At current prices, I'm not a buyer of Telstra shares, but if I did hold them in my portfolio, I probably wouldn't be in any rush to get rid of them. Here are three reasons why.
1. Cash flows, dividends and interest rates. Ok, so this may sound like more than one reason but hear me out. Telstra's dominant position in many of its product lines allows it to charge a premium to its rivals – like Optus – which enables it to generate great cash flows.
This gives management the ability to invest in the business and pay big dividends consistently. Currently shares trade on a forecast dividend yield of 5.5% fully franked. What's more thanks to RBA interest rates being stuck at just 2.5% (and some tipping they'll go lower), holding onto your shares for the long term for income purposes makes sense, provided you have a sufficient buffer on the current share price.
2. It sells non-discretionary items. Telstra is an established blue-chip company which sells a product people will be unlikely to forgo. Gone are the days when a broadband internet connection or mobile phone were just trendy, they are now essential parts of everyday life and during an economic setback, people are unlikely to go without them.
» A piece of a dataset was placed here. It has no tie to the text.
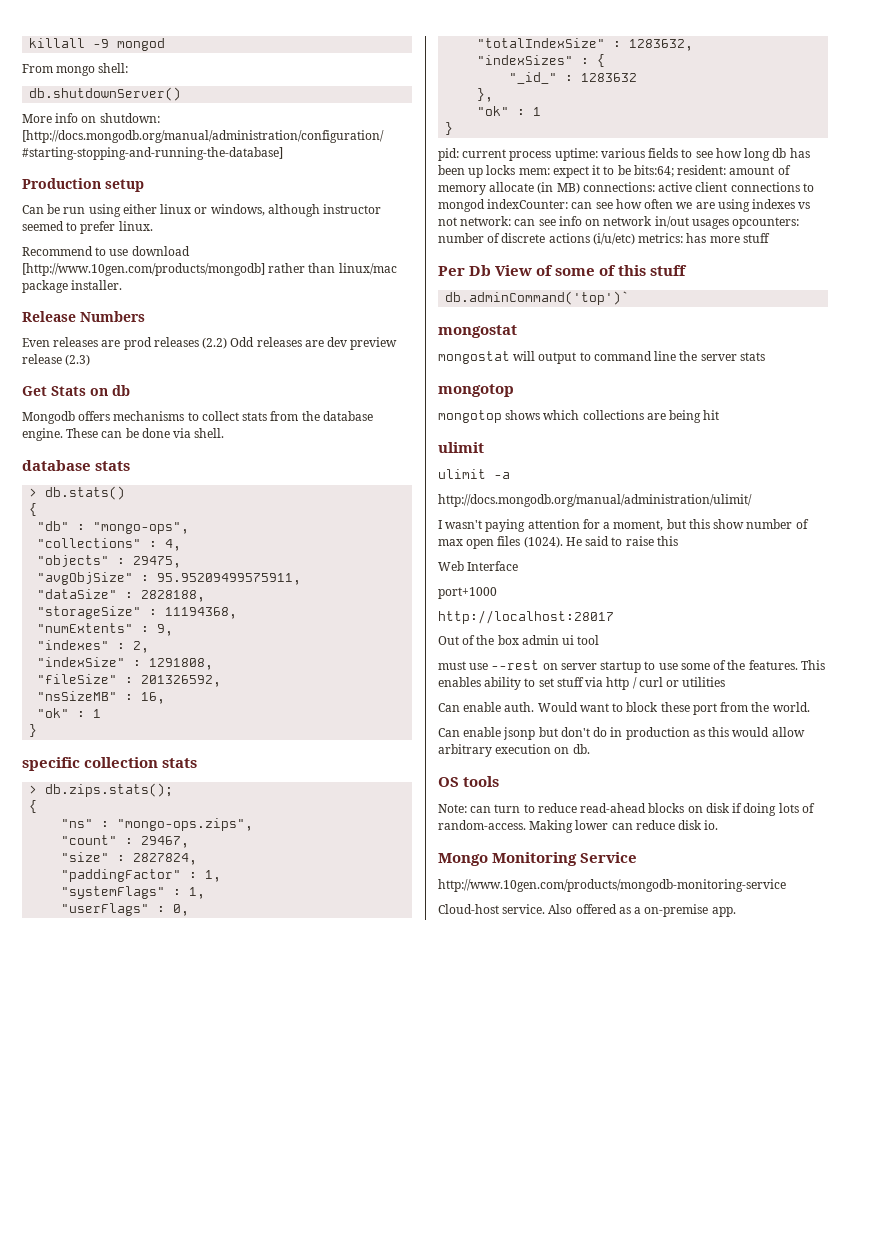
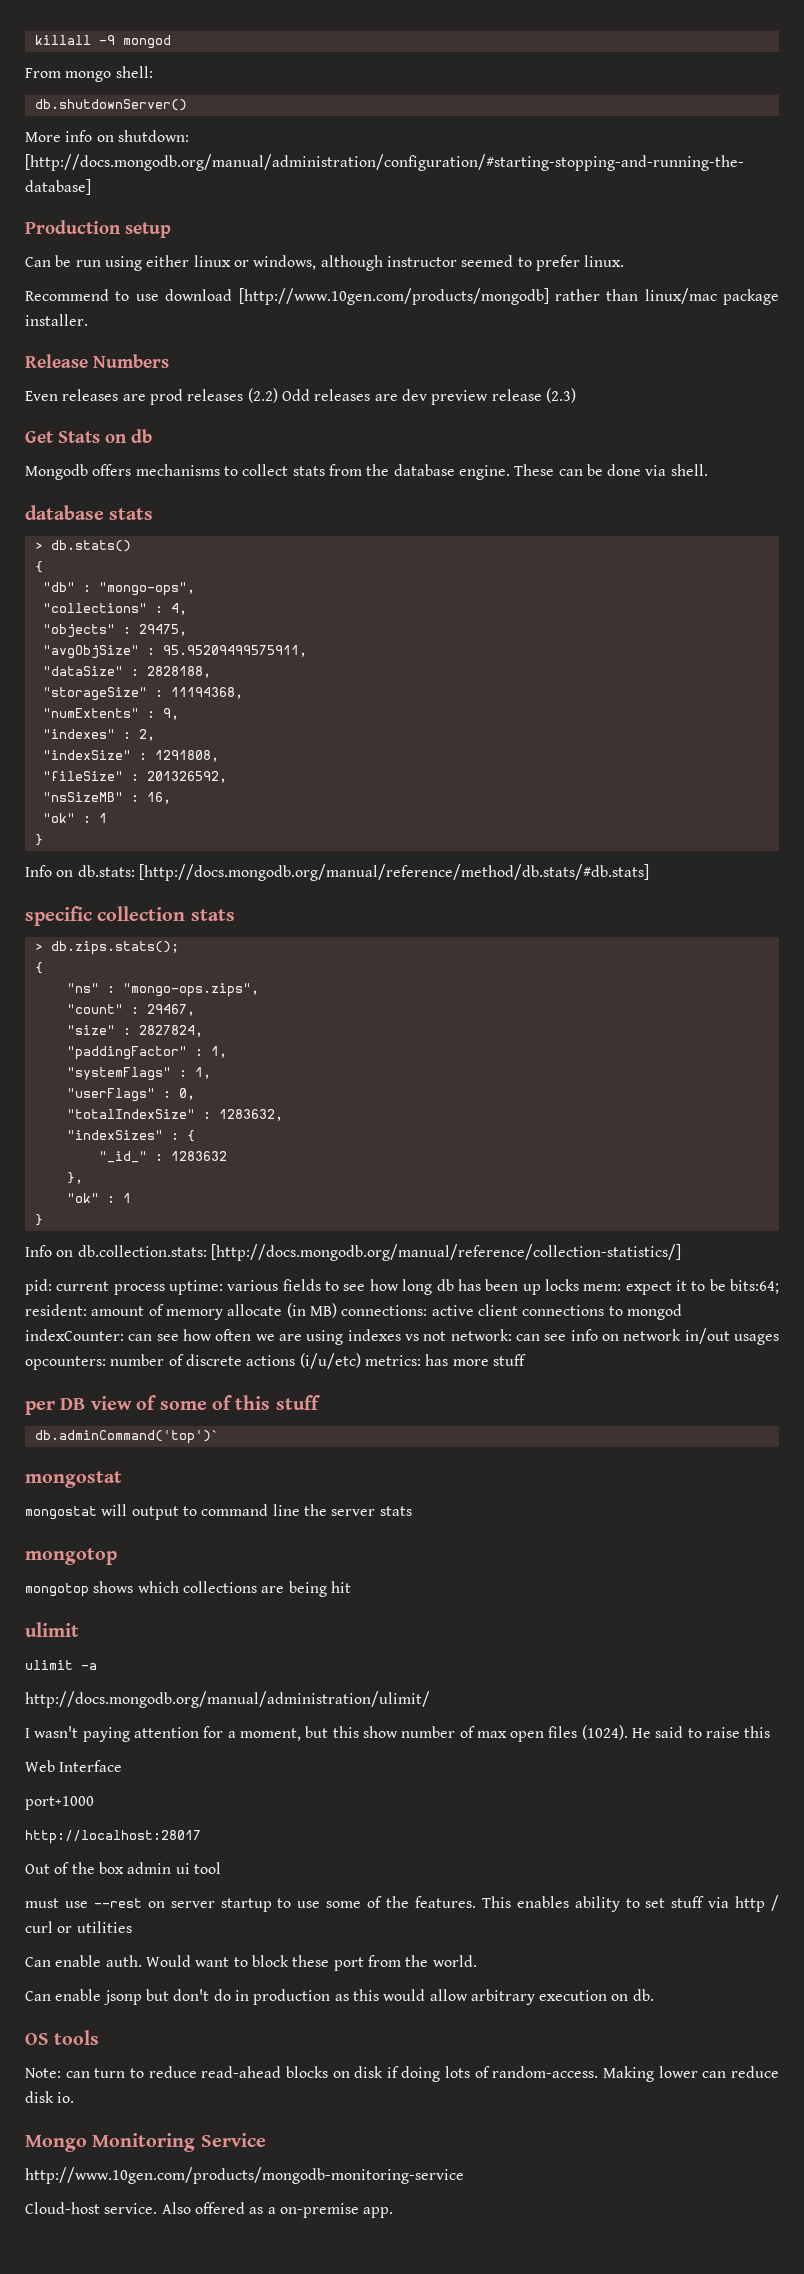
(38, 730) none -> [25,864,649,881] // Info on db.stats: [http://docs.mongodb.org/manual/reference/method/db.stats/#db.stats]
(454, 128) none -> [25,1244,681,1261] // Info on db.collection.stats: [http://docs.mongodb.org/manual/reference/collection-statistics/]
[438,265,533,276] Per Db View -> [25,1396,132,1415] per DB view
3. Modest growth. Telstra's sheer size makes it harder for management to grow the company at the blistering pace you'd expect from smaller telcos. However defensive investors would gladly give up the volatility often attributed to junior players in exchange for modestly growing revenues. Thanks to its expansion in Asia, the increase in machine-to-machine communication and ongoing growth in the Network Application Services (NAS) division, Telstra will likely grow its top line modestly for many years.